**Task details**
Please show every line in the items below that contains the string "Review", matching case exactly.

**Record excerpts**
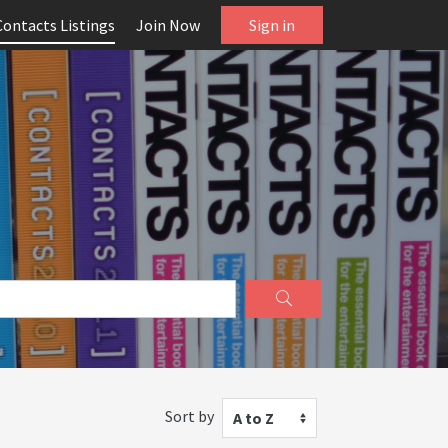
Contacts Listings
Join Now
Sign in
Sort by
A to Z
==
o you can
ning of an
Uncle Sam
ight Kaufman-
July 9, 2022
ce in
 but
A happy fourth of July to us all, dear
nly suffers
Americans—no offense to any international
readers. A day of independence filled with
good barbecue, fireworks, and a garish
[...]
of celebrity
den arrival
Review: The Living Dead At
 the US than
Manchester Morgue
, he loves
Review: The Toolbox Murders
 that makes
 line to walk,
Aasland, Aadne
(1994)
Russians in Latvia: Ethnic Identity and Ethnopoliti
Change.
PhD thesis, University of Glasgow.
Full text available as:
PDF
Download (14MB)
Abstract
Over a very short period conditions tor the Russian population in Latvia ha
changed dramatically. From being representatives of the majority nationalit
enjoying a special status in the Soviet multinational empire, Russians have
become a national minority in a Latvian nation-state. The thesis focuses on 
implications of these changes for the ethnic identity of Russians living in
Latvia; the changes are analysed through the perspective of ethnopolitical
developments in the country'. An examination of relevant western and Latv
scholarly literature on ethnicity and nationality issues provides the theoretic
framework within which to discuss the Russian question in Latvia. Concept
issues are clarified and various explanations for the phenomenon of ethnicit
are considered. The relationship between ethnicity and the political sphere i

**Answer to the problem**
Review: The Living Dead At
Review: The Toolbox Murders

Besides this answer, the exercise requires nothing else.